At about the time you began making your own notebooks, you began carrying them about in case you had notes to make from something you'd witnessed or observed.  The operant word here is observed.  When you were at this starting-out time in your career of observation, you were probably invisible.  Who would notice a small boy unless he were doing something noteworthy? 

To put the matter in another perspective, What would a small boy have to do to in order to be noticed?  You were frequently unnoticed when standing at the serving counter of the delicatessen on Wilshire you were sent to for such items as "A loaf of rye, sliced, please."  Sometimes, in the frustration of being passed over for adults, you'd raise your voice.  "A roaf of lye, please."  This brought immediate embarrassment and the felt need to move to another area of the counter for a fresh start.

More likely than not, if anyone questioned what it was you were observing, it would be your mother.  In retrospect, you can read her curiosity at your behavior as wondering if you were displaying any learning or development issues.  

Given your reading habits and the additional factor of your mother liking you to read things to her when she was ironing or cooking, your retrospective take was secure knowledge she did not think you slow or not engaged with the contents of whatever printed page.  Different, but not slow.  You have recollections of her saying in a tone uncluttered with disapproval, "You are a very moody boy."  And your reply was bound to be "Not moody, observant."  Which led to one of your favorite conversations with your mother, beginning, "What are you observing?"

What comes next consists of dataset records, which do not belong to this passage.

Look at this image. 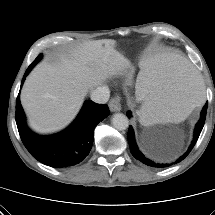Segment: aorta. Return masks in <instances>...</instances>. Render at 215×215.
Masks as SVG:
<instances>
[{
	"label": "aorta",
	"mask_w": 215,
	"mask_h": 215,
	"mask_svg": "<svg viewBox=\"0 0 215 215\" xmlns=\"http://www.w3.org/2000/svg\"><path fill=\"white\" fill-rule=\"evenodd\" d=\"M112 125L118 130H126L129 126V120L126 115L122 113H116L112 117Z\"/></svg>",
	"instance_id": "762f6f07"
}]
</instances>
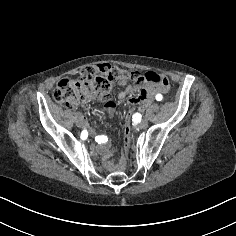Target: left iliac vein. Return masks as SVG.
Returning a JSON list of instances; mask_svg holds the SVG:
<instances>
[{"label":"left iliac vein","instance_id":"left-iliac-vein-1","mask_svg":"<svg viewBox=\"0 0 236 236\" xmlns=\"http://www.w3.org/2000/svg\"><path fill=\"white\" fill-rule=\"evenodd\" d=\"M148 122L145 119H142V122L139 125H136V128L138 130H143L145 127H147Z\"/></svg>","mask_w":236,"mask_h":236}]
</instances>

You were not yet at the place where you could tell her you were observing yourself in the act of observing.  Nor could you speak to the embarrassment of being caught with a notebook and pencil at the ready, yet with nothing to put in it.  Thus began a series of what you would later learn were improvisations, phenomena made up in haste.

With the passing of time, you'd begun to read about writers whose work was thought to be based on their ability to observe.  "X grew up on a farm, thus his ability to draw convincing portraits of animals."  "Y's mother raised show Collies, thus her ability to portray a plausible portrait of canine behavior."  At the time, your parents had a pleasant enough dog, a Pekingese, fobbed off on them by your mother's younger brother.  You spent time observing that dog, but could never seem to put your observations to any use, thus your decision not to write about animals unless it was necessary.

For what seemed like a required slice of your early life, you made a Herculean effort to observe and keep up with the statistical implications of sports events, your closets filled with pitch-by-pitch accounts of Pacific Coast League baseball games, of the outcomes of horse races at the major California race tracks, of USC and UCLA football games, and to the exploits of the Dodgers before they came to Los Angeles.

You observed the Dodgers when they first arrived, seeing in person the men who were only statistics in your mind, looking at the ugliness of the right field fence erected in the Coliseum before the Dodgers moved to their new permanent home.

This effort to observe sports did not erode, it seems to have stopped completely one day, when you sat in a friend's home, watching the televised football game played by a group of individuals who were well on their way to becoming multimillionaires.  Some inner voice--you aren't sure which because there are so many--told you in so many words that you would rather participate than be a passive observer.

"Where are you going?" your friend called out after you.  "There's the whole second half to watch."

You were tempted to quote the last line from Portrait of the Artist As a Young Man:  “Welcome, O life! I go forth to encounter for the millionth time the reality of experience and to forge in the smithy of my soul the uncreated conscience of my race.”  It was a last line you knew well, having thought of its implications.  At the time, such an opportunity would have suited you.  Instead, you thanked your friend and said you were going home to create some Reality of your own.